§ **Problem to work on**:
Reproduce verbatim the lines between the one holding "attempt to clean" and the one holding "be consistent and", inclusive.

§ **Dataset records**:
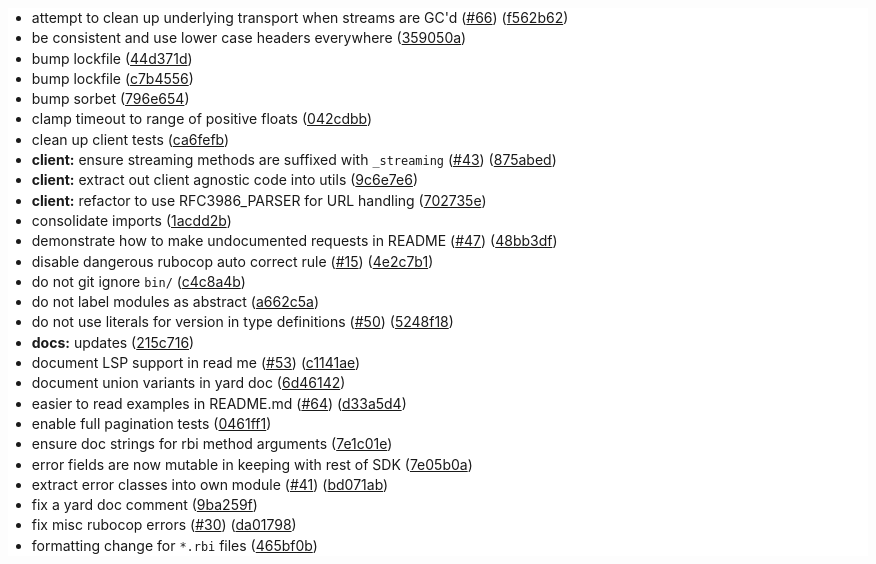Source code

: * attempt to clean up underlying transport when streams are GC'd ([#66](https://github.com/anthropics/anthropic-sdk-ruby/issues/66)) ([f562b62](https://github.com/anthropics/anthropic-sdk-ruby/commit/f562b6240c6d775cc054e6668830fd0d0aa1fa3a))
* be consistent and use lower case headers everywhere ([359050a](https://github.com/anthropics/anthropic-sdk-ruby/commit/359050a4a639c15c9d549924a500b60e7f5826b1))
* bump lockfile ([44d371d](https://github.com/anthropics/anthropic-sdk-ruby/commit/44d371dd9ad95d8620c0f0e1d09bafff123e12c6))
* bump lockfile ([c7b4556](https://github.com/anthropics/anthropic-sdk-ruby/commit/c7b455617080dcbf1c000efc1fba3df43ff614bb))
* bump sorbet ([796e654](https://github.com/anthropics/anthropic-sdk-ruby/commit/796e65499903e1ba89e11b813157e7d7f977cf2e))
* clamp timeout to range of positive floats ([042cdbb](https://github.com/anthropics/anthropic-sdk-ruby/commit/042cdbb6f577e4c59dbefc59e8218b5ce113bdc9))
* clean up client tests ([ca6fefb](https://github.com/anthropics/anthropic-sdk-ruby/commit/ca6fefbd2afb24362d15a8948ab69d7b3bb6e9ff))
* **client:** ensure streaming methods are suffixed with `_streaming` ([#43](https://github.com/anthropics/anthropic-sdk-ruby/issues/43)) ([875abed](https://github.com/anthropics/anthropic-sdk-ruby/commit/875abed8a8e7d356a6218fa1086df55e94e8f2e8))
* **client:** extract out client agnostic code into utils ([9c6e7e6](https://github.com/anthropics/anthropic-sdk-ruby/commit/9c6e7e615fbba8676ed2d89ac4c5ddb1fae36efd))
* **client:** refactor to use RFC3986_PARSER for URL handling ([702735e](https://github.com/anthropics/anthropic-sdk-ruby/commit/702735e13fffe8ce79fa2fcd5214c6212f2c4ffb))
* consolidate imports ([1acdd2b](https://github.com/anthropics/anthropic-sdk-ruby/commit/1acdd2b1d6e3b51c169f17ce102d3f1718c93822))
* demonstrate how to make undocumented requests in README ([#47](https://github.com/anthropics/anthropic-sdk-ruby/issues/47)) ([48bb3df](https://github.com/anthropics/anthropic-sdk-ruby/commit/48bb3df6d82f6bee69c298af39d5eb710907cdde))
* disable dangerous rubocop auto correct rule ([#15](https://github.com/anthropics/anthropic-sdk-ruby/issues/15)) ([4e2c7b1](https://github.com/anthropics/anthropic-sdk-ruby/commit/4e2c7b11b48827c2dddbeed3e2119ab1391e7d22))
* do not git ignore `bin/` ([c4c8a4b](https://github.com/anthropics/anthropic-sdk-ruby/commit/c4c8a4bcd6e00c98066ab07c6300f84cf5d979df))
* do not label modules as abstract ([a662c5a](https://github.com/anthropics/anthropic-sdk-ruby/commit/a662c5a2bd2a0bc546d76d9710fdbef4c324474c))
* do not use literals for version in type definitions ([#50](https://github.com/anthropics/anthropic-sdk-ruby/issues/50)) ([5248f18](https://github.com/anthropics/anthropic-sdk-ruby/commit/5248f1865a098790f8553618e008f04fa779d8d8))
* **docs:** updates ([215c716](https://github.com/anthropics/anthropic-sdk-ruby/commit/215c716c41714aad1649c3e8c074ae8cedda053a))
* document LSP support in read me ([#53](https://github.com/anthropics/anthropic-sdk-ruby/issues/53)) ([c1141ae](https://github.com/anthropics/anthropic-sdk-ruby/commit/c1141ae7ad75a26b56f0193302209452b18a5ff6))
* document union variants in yard doc ([6d46142](https://github.com/anthropics/anthropic-sdk-ruby/commit/6d4614204d5bfe5c2bbe6b5079c1afc35c50db9c))
* easier to read examples in README.md ([#64](https://github.com/anthropics/anthropic-sdk-ruby/issues/64)) ([d33a5d4](https://github.com/anthropics/anthropic-sdk-ruby/commit/d33a5d4f8aa6491778617b243f699d641db0098d))
* enable full pagination tests ([0461ff1](https://github.com/anthropics/anthropic-sdk-ruby/commit/0461ff1c622d4a749e697ce86867237bc3a8de02))
* ensure doc strings for rbi method arguments ([7e1c01e](https://github.com/anthropics/anthropic-sdk-ruby/commit/7e1c01ede9b18b0cfe18e6f42722b23c8246538a))
* error fields are now mutable in keeping with rest of SDK ([7e05b0a](https://github.com/anthropics/anthropic-sdk-ruby/commit/7e05b0aa0c09927260e59338f3fd47133518ef63))
* extract error classes into own module ([#41](https://github.com/anthropics/anthropic-sdk-ruby/issues/41)) ([bd071ab](https://github.com/anthropics/anthropic-sdk-ruby/commit/bd071ab57962aba3ecc3eb73459c7d04d218c687))
* fix a yard doc comment ([9ba259f](https://github.com/anthropics/anthropic-sdk-ruby/commit/9ba259f38d13765edc44f2a502022a96b5100aa2))
* fix misc rubocop errors ([#30](https://github.com/anthropics/anthropic-sdk-ruby/issues/30)) ([da01798](https://github.com/anthropics/anthropic-sdk-ruby/commit/da01798506fd1c8873d5331fc149c5c31125b755))
* formatting change for `*.rbi` files ([465bf0b](https://github.com/anthropics/anthropic-sdk-ruby/commit/465bf0b65bfd05d01b01f3bbaf45070ae80c12cc))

§ **Output for this task**:
: * attempt to clean up underlying transport when streams are GC'd ([#66](https://github.com/anthropics/anthropic-sdk-ruby/issues/66)) ([f562b62](https://github.com/anthropics/anthropic-sdk-ruby/commit/f562b6240c6d775cc054e6668830fd0d0aa1fa3a))
* be consistent and use lower case headers everywhere ([359050a](https://github.com/anthropics/anthropic-sdk-ruby/commit/359050a4a639c15c9d549924a500b60e7f5826b1))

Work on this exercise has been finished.